I have multiple snap applications which use configuration files to determine where to find files that the snap needs to run. These configuration files are used from services which are expected to be normally running and as such, successfully stopped and started for refreshes. The issue I have is that these configuration files need to know where certain files/directories are, and we use various $SNAP_DATA, $SNAP, etc. based file paths in these configuration files, as the configuration files don’t understand environment variables nor do they understand relative paths. So on initial install, we use sed/jq/etc. to automatically populate these values in the configuration file during the install hook so the services startup properly. The problem I have is that these values are then invalid after a snap refresh, because the value of environment variables such as $SNAP, $SNAP_DATA directly contain the revision number rather than use the current symlink.
Is it safe to specify these configuration values as current instead of the specific revision number as currently used?
If it is safe, is there a good reason not to change future snapd versions to just make $SNAP, $SNAP_DATA, etc. use the current symlink by default? Right now we can strip off the revision number and replace it with current but it would be nice to not have to do that.
What’s the recommended best practice for handling this situation? Should I reprocess the configuration files to use the updated value of $SNAP_DATA with the new revision number on every refresh? If so, what’s the best way to know what the previous revision number is? (the reason we need to know what the previous revision is that a user could also manually change the configuration values to point somewhere else the snap has permission to write to, say the home folder, removable-media, etc. and in this case we don’t want to overwrite it, so we need to see if the current value of those configuration items in the post-refresh hook matches what was set automatically for the previous revision - only then if it matches what we automatically set would we re-set the value to the new value for the next revision)
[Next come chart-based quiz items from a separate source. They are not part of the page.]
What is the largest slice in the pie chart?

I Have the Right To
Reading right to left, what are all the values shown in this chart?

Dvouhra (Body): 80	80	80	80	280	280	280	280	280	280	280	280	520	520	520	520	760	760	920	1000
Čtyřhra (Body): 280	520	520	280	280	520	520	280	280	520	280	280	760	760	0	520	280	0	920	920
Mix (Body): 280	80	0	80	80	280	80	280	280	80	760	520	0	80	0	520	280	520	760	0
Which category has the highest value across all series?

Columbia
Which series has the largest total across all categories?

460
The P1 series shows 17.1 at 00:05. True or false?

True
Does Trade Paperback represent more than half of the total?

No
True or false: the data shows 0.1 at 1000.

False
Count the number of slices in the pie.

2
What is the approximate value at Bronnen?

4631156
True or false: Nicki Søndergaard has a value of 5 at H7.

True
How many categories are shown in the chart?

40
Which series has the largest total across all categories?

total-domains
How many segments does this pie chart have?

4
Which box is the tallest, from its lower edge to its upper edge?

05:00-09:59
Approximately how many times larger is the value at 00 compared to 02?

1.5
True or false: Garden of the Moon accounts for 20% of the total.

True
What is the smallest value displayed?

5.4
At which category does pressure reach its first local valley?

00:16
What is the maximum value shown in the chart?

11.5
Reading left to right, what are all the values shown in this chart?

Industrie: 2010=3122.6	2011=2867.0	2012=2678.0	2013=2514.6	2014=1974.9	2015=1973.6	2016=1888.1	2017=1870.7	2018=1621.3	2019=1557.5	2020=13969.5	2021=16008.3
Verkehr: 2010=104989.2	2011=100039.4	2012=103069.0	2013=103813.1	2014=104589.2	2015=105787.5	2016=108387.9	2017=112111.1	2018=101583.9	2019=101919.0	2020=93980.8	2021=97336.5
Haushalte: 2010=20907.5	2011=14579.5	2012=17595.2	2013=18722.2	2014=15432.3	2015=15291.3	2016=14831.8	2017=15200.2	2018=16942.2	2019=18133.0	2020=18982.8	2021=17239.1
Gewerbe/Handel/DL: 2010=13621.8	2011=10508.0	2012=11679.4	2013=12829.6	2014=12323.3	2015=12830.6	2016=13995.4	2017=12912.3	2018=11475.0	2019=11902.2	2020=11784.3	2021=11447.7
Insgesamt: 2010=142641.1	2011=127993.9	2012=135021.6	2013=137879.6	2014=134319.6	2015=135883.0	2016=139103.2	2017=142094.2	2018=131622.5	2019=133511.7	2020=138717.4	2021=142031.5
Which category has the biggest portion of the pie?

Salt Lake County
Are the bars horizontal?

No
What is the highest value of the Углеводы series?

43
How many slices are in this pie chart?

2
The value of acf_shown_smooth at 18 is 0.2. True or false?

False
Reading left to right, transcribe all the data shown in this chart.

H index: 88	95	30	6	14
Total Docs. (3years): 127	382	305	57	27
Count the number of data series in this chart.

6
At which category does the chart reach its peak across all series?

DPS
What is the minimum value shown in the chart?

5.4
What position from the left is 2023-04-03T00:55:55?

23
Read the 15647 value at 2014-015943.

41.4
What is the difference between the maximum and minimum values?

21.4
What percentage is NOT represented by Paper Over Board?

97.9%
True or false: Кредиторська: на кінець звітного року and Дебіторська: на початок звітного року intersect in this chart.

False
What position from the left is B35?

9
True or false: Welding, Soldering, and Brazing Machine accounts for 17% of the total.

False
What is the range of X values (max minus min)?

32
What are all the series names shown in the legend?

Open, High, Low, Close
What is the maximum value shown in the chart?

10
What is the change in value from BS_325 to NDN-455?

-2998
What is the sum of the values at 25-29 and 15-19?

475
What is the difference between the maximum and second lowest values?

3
Also note that one reason it’s not desirable to use $SNAP_DATA with the current symlink is that running containers with overlayfs mounts with a target directory that has a symlink in it’s path causes weird kernel bugs. See https://github.com/opencontainers/runc/issues/586 for more details. However this is a small use case affecting a minimal number of snaps (i.e. greengrass and docker). Are there perhaps other issues with mounts that snapd performs using these variables that necessitate using the revision number explicitly?
yes, use current in any and all config, rather than the revisioned versions.
it’s not safe, but we’ll be changing them once it is (safe does not imply works-everywhere, as per the corner cases you mention, but there isn’t one that works everywhere and it seems having current in the variables is the least surprising)
snapd doesn’t tell you the last revision (and it’d be tricky to do). You’ve got three options, all on your side right now:
use current in the config and then do realpath before using the values,
interpolate $SNAP_ variables in your config, or
have a configure hook and use it to retrieve the last revision and store the current one
the last one, which involves rewriting the config every revision change, sounds really messy to me but if you can’t change your code per the other two might be your only one. The configure hook doesn’t need to do anything; it’s just there so snapctl set lastrev="$SNAP_REVISION" works (and after you’ve done that, snapctl get lastrev would work).
As long as your apps that write to $SNAP_DATA are daemons, all the above should work without issue today. The real problem is with non-daemon apps which today might be alive straddling a refresh, where their security profiles point to one directory and current (or $SNAP_DATA) would point to another.
I interpret this statement as saying that at some point in time $SNAP_DATA, etc. will change to using current directly, is that accurate?
I hadn’t realized the configure hook runs on every snap refresh as well as install… One question I’m having with using snapctl set is if there’s a situation where a snap could be reverted after the configure hook runs for the next revision and then processes the failed revision change? I don’t think this is an issue because when the snap is reverted it would have the previous revision’s $SNAP_DATA saved, so as long as:
we keep the config files in $SNAP_DATA and not a shared directory such as $SNAP_COMMON
we only update the files in $SNAP_DATA using what’s in snapctl get during the post-refresh hook
I think (?) we should be fine. (though your suggestion is always welcome)
One thing I do think would be nice to see is a thorough document explaining what happens when a revert happens, in terms of hooks run, files copied, etc. (it seems no hooks are run and no files are copied, just current is updated?) There’s a fair amount of things I’ve read across the forum and elsewhere but for example there’s nothing in docs.snapcraft.io that would be easily accessibly by users.
This is the case for almost all of the situations I’ve been involved with so that’s fine with us.